───── The records

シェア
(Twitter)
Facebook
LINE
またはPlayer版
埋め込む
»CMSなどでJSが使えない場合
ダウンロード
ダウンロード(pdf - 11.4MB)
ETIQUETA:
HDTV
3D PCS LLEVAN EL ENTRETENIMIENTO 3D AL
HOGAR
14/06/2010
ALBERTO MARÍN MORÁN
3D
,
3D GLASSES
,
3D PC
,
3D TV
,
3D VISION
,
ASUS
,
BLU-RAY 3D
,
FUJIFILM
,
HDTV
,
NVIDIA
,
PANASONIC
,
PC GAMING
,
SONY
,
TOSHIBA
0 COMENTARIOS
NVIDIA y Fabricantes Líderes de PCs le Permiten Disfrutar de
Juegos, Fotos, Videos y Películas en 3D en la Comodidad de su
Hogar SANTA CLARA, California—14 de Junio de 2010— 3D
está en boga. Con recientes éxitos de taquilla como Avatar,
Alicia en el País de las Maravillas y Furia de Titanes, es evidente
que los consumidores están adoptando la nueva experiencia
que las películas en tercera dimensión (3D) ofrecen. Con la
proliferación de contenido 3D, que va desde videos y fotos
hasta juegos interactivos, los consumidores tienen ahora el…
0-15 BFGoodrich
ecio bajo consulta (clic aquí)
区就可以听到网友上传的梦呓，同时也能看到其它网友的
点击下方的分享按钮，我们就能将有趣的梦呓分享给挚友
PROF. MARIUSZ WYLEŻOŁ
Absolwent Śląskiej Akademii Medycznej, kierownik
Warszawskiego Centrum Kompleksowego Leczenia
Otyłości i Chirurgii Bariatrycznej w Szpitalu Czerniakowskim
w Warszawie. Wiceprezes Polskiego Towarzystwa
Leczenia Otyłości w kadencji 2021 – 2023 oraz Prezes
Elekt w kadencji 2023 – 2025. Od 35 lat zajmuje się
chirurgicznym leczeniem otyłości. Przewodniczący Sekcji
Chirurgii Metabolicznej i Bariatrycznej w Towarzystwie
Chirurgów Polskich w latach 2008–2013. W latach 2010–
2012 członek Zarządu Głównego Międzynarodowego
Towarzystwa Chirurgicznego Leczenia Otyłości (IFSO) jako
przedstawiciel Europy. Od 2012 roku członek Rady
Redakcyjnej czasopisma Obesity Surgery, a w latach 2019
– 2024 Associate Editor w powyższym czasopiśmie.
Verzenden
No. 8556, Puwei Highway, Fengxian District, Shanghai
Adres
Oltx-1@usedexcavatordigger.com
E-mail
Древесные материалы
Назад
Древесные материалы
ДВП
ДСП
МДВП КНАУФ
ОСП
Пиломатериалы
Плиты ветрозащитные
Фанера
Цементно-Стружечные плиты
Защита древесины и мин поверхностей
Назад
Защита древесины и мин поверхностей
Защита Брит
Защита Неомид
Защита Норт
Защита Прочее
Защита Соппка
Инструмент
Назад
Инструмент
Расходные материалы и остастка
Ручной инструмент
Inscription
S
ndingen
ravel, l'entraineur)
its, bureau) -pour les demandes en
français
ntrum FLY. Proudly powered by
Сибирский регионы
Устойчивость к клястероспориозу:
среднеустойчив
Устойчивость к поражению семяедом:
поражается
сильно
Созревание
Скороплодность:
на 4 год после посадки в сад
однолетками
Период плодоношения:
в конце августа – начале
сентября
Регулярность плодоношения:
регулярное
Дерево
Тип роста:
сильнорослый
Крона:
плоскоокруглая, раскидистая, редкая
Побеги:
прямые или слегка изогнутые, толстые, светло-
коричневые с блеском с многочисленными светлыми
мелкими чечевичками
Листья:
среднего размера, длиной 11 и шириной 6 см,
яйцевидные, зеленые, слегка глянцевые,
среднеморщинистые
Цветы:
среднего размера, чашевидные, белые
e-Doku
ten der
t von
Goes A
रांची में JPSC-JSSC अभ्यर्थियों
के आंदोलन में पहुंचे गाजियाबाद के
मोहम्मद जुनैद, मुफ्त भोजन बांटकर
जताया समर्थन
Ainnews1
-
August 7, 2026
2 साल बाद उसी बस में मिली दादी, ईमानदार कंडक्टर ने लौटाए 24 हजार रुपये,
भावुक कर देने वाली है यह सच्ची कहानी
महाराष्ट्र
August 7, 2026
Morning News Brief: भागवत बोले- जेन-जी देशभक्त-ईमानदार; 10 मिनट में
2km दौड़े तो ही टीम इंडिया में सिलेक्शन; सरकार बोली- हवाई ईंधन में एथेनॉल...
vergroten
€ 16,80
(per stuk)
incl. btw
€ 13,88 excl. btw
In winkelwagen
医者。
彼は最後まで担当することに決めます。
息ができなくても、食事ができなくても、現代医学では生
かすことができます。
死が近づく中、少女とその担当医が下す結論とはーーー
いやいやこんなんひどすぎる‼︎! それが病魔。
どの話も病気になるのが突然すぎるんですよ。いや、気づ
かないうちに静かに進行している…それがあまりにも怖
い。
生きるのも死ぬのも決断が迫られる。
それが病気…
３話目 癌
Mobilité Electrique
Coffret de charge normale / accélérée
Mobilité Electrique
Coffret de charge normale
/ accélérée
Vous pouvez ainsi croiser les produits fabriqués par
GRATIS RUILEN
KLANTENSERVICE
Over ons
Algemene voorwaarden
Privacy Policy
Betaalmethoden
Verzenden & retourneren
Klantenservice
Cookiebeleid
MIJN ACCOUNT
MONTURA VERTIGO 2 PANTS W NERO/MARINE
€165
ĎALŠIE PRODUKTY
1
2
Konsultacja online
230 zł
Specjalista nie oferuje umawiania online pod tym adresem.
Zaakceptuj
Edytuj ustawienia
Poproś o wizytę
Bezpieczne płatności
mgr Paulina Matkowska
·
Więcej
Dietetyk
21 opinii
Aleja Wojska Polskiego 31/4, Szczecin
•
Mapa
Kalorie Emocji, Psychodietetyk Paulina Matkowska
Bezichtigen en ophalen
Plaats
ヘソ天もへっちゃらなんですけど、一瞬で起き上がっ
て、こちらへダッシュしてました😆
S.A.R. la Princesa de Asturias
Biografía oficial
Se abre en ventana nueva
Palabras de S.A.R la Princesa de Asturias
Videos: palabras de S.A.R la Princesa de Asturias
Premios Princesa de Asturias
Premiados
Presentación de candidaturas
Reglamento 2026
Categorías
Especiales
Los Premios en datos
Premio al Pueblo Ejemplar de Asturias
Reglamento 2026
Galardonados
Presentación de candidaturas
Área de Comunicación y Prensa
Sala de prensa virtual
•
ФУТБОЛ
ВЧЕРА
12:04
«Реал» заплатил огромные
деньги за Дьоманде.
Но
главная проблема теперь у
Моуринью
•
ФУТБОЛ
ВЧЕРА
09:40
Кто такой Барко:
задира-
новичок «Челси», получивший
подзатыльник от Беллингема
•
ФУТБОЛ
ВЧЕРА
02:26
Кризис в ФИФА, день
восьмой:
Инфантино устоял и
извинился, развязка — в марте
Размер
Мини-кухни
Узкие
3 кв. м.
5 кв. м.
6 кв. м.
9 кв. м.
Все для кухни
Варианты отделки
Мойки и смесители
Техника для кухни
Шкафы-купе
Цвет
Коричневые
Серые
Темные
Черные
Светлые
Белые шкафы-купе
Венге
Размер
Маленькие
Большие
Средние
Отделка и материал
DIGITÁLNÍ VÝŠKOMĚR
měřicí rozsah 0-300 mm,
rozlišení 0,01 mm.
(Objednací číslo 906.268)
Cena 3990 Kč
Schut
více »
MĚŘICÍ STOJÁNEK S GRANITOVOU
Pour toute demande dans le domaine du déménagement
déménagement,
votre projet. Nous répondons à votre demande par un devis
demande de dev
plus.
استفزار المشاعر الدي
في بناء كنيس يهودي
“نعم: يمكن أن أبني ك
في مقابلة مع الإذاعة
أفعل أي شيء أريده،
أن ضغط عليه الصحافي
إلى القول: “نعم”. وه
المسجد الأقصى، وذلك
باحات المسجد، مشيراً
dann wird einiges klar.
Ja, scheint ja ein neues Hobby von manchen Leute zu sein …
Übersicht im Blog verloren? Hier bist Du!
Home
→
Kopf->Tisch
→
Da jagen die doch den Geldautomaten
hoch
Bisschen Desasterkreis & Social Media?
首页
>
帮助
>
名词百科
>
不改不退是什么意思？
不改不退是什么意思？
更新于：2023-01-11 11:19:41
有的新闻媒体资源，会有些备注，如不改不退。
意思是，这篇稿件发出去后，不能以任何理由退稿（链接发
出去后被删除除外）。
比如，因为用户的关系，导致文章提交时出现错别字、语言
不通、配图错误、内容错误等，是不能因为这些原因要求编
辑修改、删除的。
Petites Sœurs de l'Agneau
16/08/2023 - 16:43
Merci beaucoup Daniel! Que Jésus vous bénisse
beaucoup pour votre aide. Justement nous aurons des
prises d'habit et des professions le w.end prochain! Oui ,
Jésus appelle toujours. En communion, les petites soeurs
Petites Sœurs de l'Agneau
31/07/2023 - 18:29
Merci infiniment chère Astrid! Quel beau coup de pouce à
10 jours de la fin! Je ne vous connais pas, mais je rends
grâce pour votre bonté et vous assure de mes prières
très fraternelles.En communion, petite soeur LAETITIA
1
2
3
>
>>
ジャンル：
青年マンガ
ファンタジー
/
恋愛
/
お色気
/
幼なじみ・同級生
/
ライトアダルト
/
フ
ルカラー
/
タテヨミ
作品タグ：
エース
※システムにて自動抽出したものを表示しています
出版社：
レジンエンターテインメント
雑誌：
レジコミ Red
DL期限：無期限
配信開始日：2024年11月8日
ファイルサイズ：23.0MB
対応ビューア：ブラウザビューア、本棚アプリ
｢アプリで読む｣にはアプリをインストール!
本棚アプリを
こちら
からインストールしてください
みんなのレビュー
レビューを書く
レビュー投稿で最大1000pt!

──────────

## Problem statement
Scan the material above for lines holding the string "beaucoup" and copy those lines.

## Output
Merci beaucoup Daniel! Que Jésus vous bénisse
beaucoup pour votre aide. Justement nous aurons des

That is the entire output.